**TAREFA:**
Prossiga o texto sobre a venda de ações próprias por uma sociedade anónima, começando logo após a última frase.

**TEXTO FORNECIDO:**
━━━━━━━━━━━━━━━━
Pertence ao Código das Sociedades Comerciais (DL n.º 262/86, de 02 de Setembro)
Este artigo regula como uma sociedade anónima pode vender as suas próprias acções que tenha adquirido anteriormente. Em regra, a venda destas acções próprias requer uma decisão da assembleia geral dos accionistas, que deve estabelecer: quantas acções se pretende vender (número mínimo e máximo), dentro de que prazo (máximo 18 meses), como será feita a venda e por que preço mínimo. Existem exceções: quando a lei o impõe, o conselho de administração pode decidir sozinho a venda. Neste caso, tem obrigação de apresentar na próxima assembleia geral uma explicação detalhada do que fez e porquê. O objectivo é proteger os accionistas, garantindo transparência e controlo sobre operações que afectam o capital social.
Uma empresa com acções em carteira decide vendê-las para obter liquidez. Convoca assembleia geral onde aprova: vender entre 5.000 e 10.000 acções, até Setembro de 2025, por oferta pública, com preço mínimo de 15 euros. Esta deliberação define os limites da operação que o conselho de administração pode executar.
━━━━━━━━━━━━━━━━
**DADOS FORNECIDOS:**
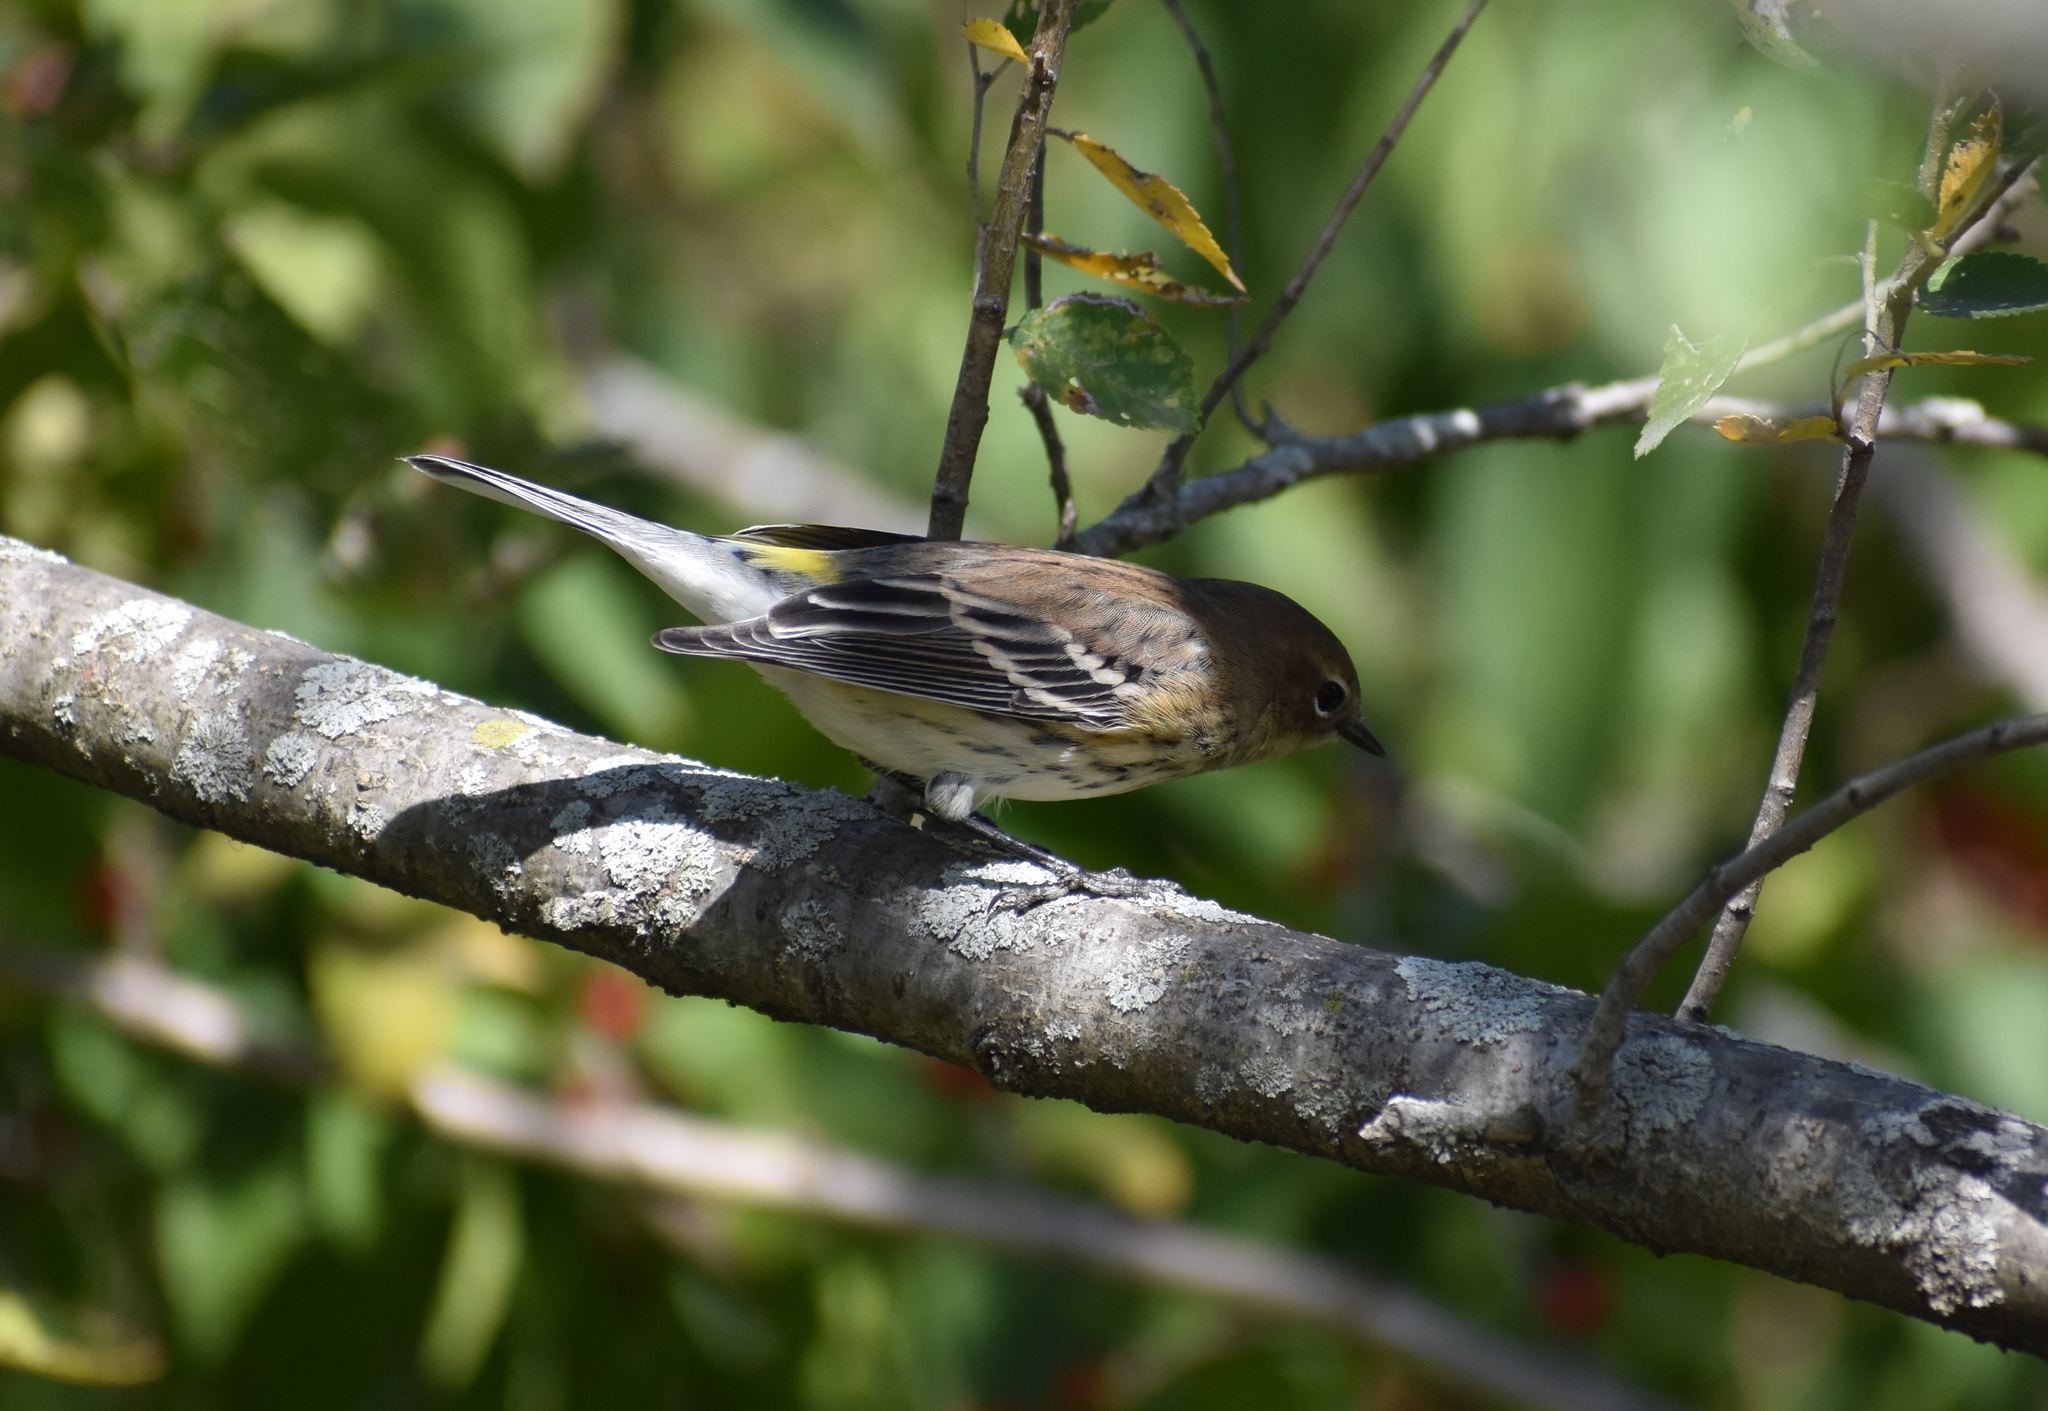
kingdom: Animalia
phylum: Chordata
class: Aves
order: Passeriformes
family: Parulidae
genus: Setophaga
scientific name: Setophaga coronata
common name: Myrtle warbler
━━━━━━━━━━━━━━━━
**RESPOSTA:**
A lei estabelece que a empresa deve vender acções próprias para cumprir requisitos regulatórios. O conselho actua sem assembleia prévia. Mas três meses depois, na assembleia geral ordinária, explica detalhadamente o contexto legal, quantas acções vendeu, a quem, e que preço obteve. Desta forma, os accionistas ficam informados.
A assembleia geral autoriza venda de acções, mas com prazo de apenas 6 meses e preço mínimo muito específico (20,50 euros). O conselho de administração respeita estas limitações. Se tentar vender fora dos termos aprovados, a venda seria ilegal e poderia ser contestada pelos accionistas.